◆ ФРАГМЕНТ ТЕКСТА ◆
В свою очередь, арабские пески, они же пустыня, символизируют хлебниковскую, да и общефутуристическую, тягу к Востоку (и Азии). Как известно, модернисты увлекались противопоставлением восточно-азиатской эстетики – западной. Но если Владимир Соловьев и символисты опасались того, что восточно-азиатская цивилизация надругается над западной, к которой они причисляли и себя, то футуристы дразнили их, мифологизируя свою миссию как восточно-азиатское нашествие на Запад. Непосредственно в хлебниковских текстах мифологема арабского Востока, взаимодействующего с русскими (руссами), развернута в 3-м парусе «Детей выдры» (1911, 1913, п. 1914). Одна из картин этой части – арабские путешественники и их верблюды двигающиеся, очевидно, по пустыне, в сторону оазиса:
Покрыты в ткани черных груды, / Идут задумчиво верблюды, / Проходят спутники араба: / То Мессакуди и Иблан / Идут в Булгар /<…>/ Искандер-Намэ в уме слагая, / Он пел про руссов золотых, / Как всё от руссов убегая, / Молило милости у них [ХлСП, 2: 148–149];
[о битве Искандра (Александра Великого), сошедшего с небес, с руссами] В путях своих велики боги, / Арабы мудры и мирны, / И наблюдают без тревоги / Других избранников войны. /<…>Мордвин, арабов проводник, / Сложив оазису моленье, / Сказал: «Здесь стан отдохновенья. / Здесь расположим мы свой стан / Вблизи столицы государства; / В Булгаре любят персиян» [ХлСП, 2: 151].

◆ ИСХОДНЫЕ ДАННЫЕ ◆
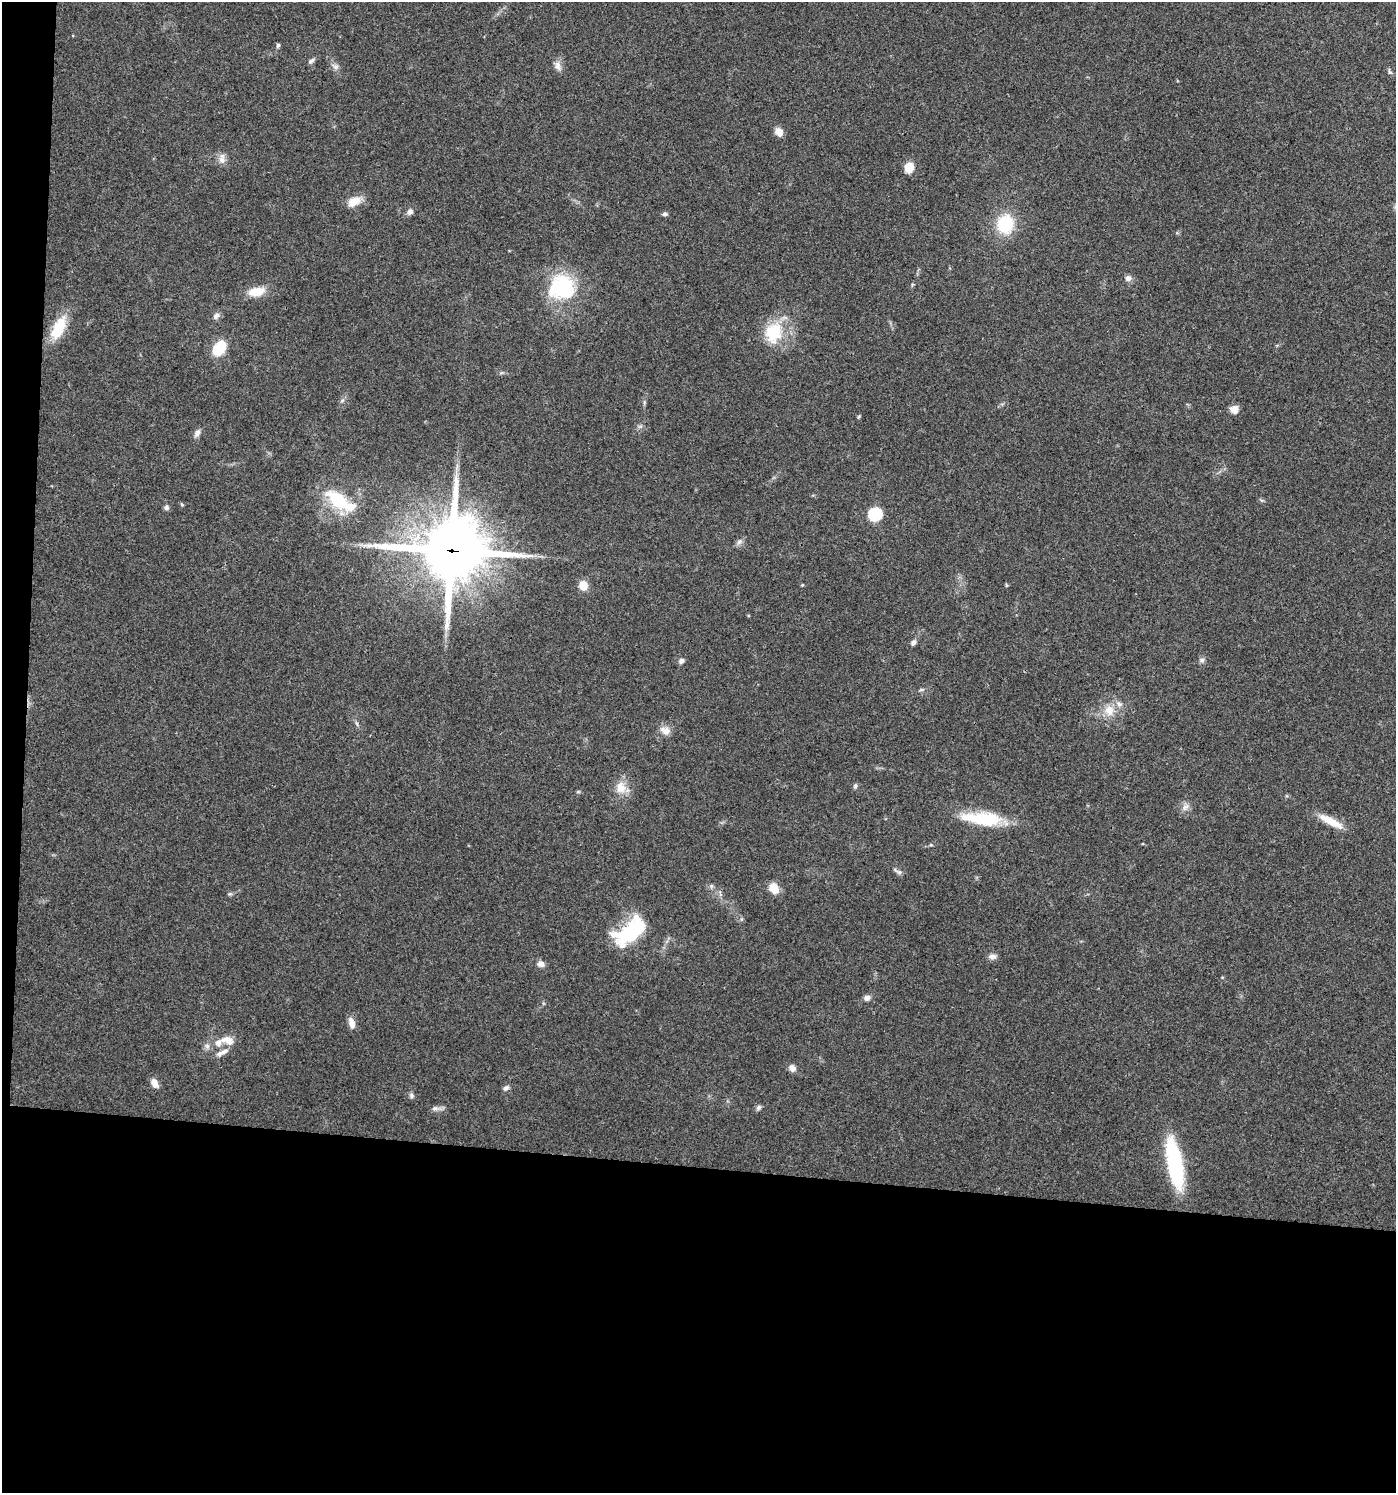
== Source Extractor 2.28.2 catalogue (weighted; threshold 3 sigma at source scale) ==
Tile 7 of 3 x 3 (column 1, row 3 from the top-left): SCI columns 105-1498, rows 5-1495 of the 4500 x 4479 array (HDU 1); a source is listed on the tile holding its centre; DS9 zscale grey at full resolution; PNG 1398 x 1495 px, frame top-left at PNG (2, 2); no overlay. Shown black and unused: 23% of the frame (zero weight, under 3 of 4 exposures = <1% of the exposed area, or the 3 px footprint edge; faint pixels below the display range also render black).
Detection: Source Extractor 2.28.2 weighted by HDU 2 'WHT'; one run over the whole footprint, this tile lists its part. Background 0.0804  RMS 0.0056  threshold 0.0252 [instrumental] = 3 sigma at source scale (4.5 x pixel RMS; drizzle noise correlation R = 1.50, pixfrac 1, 0.05/0.05 arcsec/px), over >= 5 px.
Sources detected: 64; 4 inside a brighter listed object's ellipse — not listed separately; the other 60 listed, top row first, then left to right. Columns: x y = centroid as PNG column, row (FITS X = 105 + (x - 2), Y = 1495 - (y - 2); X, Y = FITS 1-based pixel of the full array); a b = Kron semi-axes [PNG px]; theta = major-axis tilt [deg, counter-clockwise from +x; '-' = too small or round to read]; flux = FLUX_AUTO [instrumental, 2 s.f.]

◆ ЗАДАНИЯ К УПРАЖНЕНИЮ ◆
1/ Согласуются ли с фрагментом о Хлебникове утверждения: (a) Соловьев и символисты боялись, что восточно-азиатская цивилизация надругается над западной; (b) мифологема арабского Востока развернута во 2-м парусе «Детей выдры»; (c) арабы в стихах смотрят на войну с тревогой? Для каждого ответьте «да» или «нет» и процитируйте решающие слова фрагмента.
2/ Продолжите фрагмент о Хлебникове сразу после последней цитаты.

◆ ОТВЕТЫ ПО ПОРЯДКУ ◆
1/
(a) Да: «Владимир Соловьев и символисты опасались того, что восточно-азиатская цивилизация надругается над западной».
(b) Нет: «развернута в 3-м парусе «Детей выдры»».
(c) Нет: «И наблюдают без тревоги / Других избранников войны».

2/
Дальше один из героев чертит круг – скорее всего, на песке:
[вслед за предсмертным кличем старого индийца на сцене появляется безымянный персонаж, именуемый тот] Его душили гнев и злоба. / Он у индийца вырвал меч, / Круг начертав любимцем сеч. / Но безоружные арабы / Знаками успокоили его: /«Мы безоружные и слабы, /Не бойся друга своего. /И кроме звезду нас нет кровли. /Мы люди мира и торговли» [ХлСП, 2: 152][364].
Что касается песков, то Хлебников имел с ними дело во время поездки в Персию, судя по «Трубе Гуль-муллы» [ «Тирану без Тэ»]:
Сегодня я в гостях у моря. / Скатерть широка песчаная [ХлСП, 1: 240].
3. Ветер, Велимир, «звездная» азбука
В еще большей степени поэтический мир Хлебникова отпечатался на мандельштамовском изображении ветра. Дело в том, что у Хлебникова, в отличие не только от Мандельштама, но и многих других современников[365], это полностью свободная, богоравная, революционная, творческая, с большими разрушительными потенциями, стихия мира, то и дело вызывающая человека на бой. В бою с ветром человек, если окажет достойное сопротивление и не погибнет, то дорастет до сверхчеловека. Еще одна отличительная особенность хлебниковского ветра – издаваемые им звуки, складывающиеся в пение, которому нередко вторят люди, особенно поэты. Приведу серию цитат, которые не только иллюстрируют предложенную концептуальную реконструкцию ветра, но также проливают свет на хлебниковскую матрицу восьмистишия.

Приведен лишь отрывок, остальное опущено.